The next step is to configure OmniSharp by writing an omnisharp.json file into the same directory as our .csx file.

{
    "script": {
        "enabled": true,
        "defaultTargetFramework": "net5.0",
        "enableScriptNuGetReferences": true,
        "RspFilePath": "../.abbot/references.rsp"
    }
}

This lets OmniSharp know that we’re using C# Script, and that we want to use references.rsp to specify the references. What is an RSP file? It provides command-line options to the C# compiler. For example, this is the one used by csc.exe.

Here’s the one we write for Abbot, references.rsp.

/u:System
/u:System.Collections
/u:System.Collections.Concurrent;
/u:System.Collections.Generic
/u:System.Data
/u:System.Dynamic
/u:System.Globalization
/u:System.Linq
/u:System.Linq.Expressions
/u:System.Net.Http
/u:System.Text
/u:System.Text.RegularExpressions
/u:System.Threading
/u:System.Threading.Tasks
/u:Serious.Abbot.Scripting
/u:NodaTime

With this configuration in place, OmniSharp includes all these namespaces in every .csx file in the project. That’s an improvement, but we still have some work to do. For one thing, we can’t assume Serious.Abbot.Scripting, nor NodaTime is on your machine. Also, we still haven’t injected the Bot instance into the script.

Ideally, we could use the .rsp file to inject our Script Globals type into the script, but that’s not possible at this time. There’s an open issue in the Roslyn repository to add this feature. There’s also an issue in the omnisharp-roslyn repo to provide a configuration option for the script host, but it’s not feasible at this time.

Engaging in some dark arts

This is where I had to engage in some dark arts. One thing that OmniSharp supports for .csx file is a #load directive. This lets you load another script into the script. When the abbot-cli tool downloads an Abbot skill, it writes the following directive at the top of the file:

#load ".meta/globals.csx" // This is required for Intellisense in VS Code, etc. DO NOT TOUCH THIS LINE!
// The rest of your skill code...

When abbot-cli runs the skill or deploys it, it strips that directive.

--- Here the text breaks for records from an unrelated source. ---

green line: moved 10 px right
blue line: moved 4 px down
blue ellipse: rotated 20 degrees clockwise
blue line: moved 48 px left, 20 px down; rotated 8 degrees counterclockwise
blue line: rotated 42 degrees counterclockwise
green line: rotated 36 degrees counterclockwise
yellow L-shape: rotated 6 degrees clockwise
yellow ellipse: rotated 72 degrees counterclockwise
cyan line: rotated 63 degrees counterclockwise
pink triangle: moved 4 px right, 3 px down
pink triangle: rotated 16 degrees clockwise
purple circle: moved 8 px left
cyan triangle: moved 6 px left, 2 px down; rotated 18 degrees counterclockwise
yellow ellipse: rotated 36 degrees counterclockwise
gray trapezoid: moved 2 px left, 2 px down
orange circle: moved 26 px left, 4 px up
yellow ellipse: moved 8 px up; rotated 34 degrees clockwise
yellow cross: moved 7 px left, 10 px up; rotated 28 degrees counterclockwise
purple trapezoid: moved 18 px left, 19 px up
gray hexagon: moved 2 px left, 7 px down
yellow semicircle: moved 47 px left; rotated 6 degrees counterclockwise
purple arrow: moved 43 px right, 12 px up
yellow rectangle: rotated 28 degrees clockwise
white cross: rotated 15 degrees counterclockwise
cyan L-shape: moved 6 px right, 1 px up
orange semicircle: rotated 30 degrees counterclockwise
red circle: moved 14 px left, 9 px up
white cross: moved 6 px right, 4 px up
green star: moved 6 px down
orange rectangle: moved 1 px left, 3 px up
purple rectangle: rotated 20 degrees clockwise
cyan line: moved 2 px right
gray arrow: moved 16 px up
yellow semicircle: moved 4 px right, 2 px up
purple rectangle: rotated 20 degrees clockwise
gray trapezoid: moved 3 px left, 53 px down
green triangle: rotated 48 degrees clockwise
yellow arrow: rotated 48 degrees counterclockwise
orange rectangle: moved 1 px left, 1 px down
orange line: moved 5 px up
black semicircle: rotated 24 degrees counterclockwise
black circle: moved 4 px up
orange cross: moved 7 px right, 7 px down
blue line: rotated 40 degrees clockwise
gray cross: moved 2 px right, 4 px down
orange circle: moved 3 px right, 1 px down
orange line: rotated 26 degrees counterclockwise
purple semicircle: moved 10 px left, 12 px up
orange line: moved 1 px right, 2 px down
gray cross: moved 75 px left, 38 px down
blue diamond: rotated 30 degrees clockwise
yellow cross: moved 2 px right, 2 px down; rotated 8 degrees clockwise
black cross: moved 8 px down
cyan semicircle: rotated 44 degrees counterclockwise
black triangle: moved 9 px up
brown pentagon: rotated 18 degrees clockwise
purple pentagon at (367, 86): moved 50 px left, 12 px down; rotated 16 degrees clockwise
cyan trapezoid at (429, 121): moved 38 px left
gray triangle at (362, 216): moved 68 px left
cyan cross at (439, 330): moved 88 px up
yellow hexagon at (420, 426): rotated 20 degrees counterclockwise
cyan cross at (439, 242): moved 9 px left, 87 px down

This directive injects .meta/globals.csx into the beginning of the script. Let’s take a look at it.

#r "nuget:NodaTime,3.0.5"
#r "nuget:HtmlAgilityPack,1.11.34"
#r "nuget:Abbot.Scripting.Stubs,0.9.0"

var Bot = new Serious.Abbot.Scripting.Bot();

The first three lines use the #r directive which is used to reference an Assembly. However, OmniSharp supports the nuget: prefix that lets you reference NuGet packages. And then we just instantiate a local variable named Bot. It’s not exactly the same thing as the Bot property of IScriptGlobals, but it’s close enough.

With this in place, if you open an Abbot .csx file in your editor, you’ll see something like this:

Screen shot of VS Code showing Intellisense for Bot

Magic!

Next Steps

I’m not above engaging in some dark arts here and there, but it’s not a great permanent solution. I opened an omnisharp-roslyn issue to allow specifying includes within omnisharp.json. It’s not a perfect solution, but it would allow us to stop injecting our #load directive. I’m happy to work on that feature, but I’m waiting on the project maintainers to provide feedback to make sure the feature as described makes sense.

If you’re writing C# skills for Abbot, I hope you give abbot-cli a try and give us some feedback!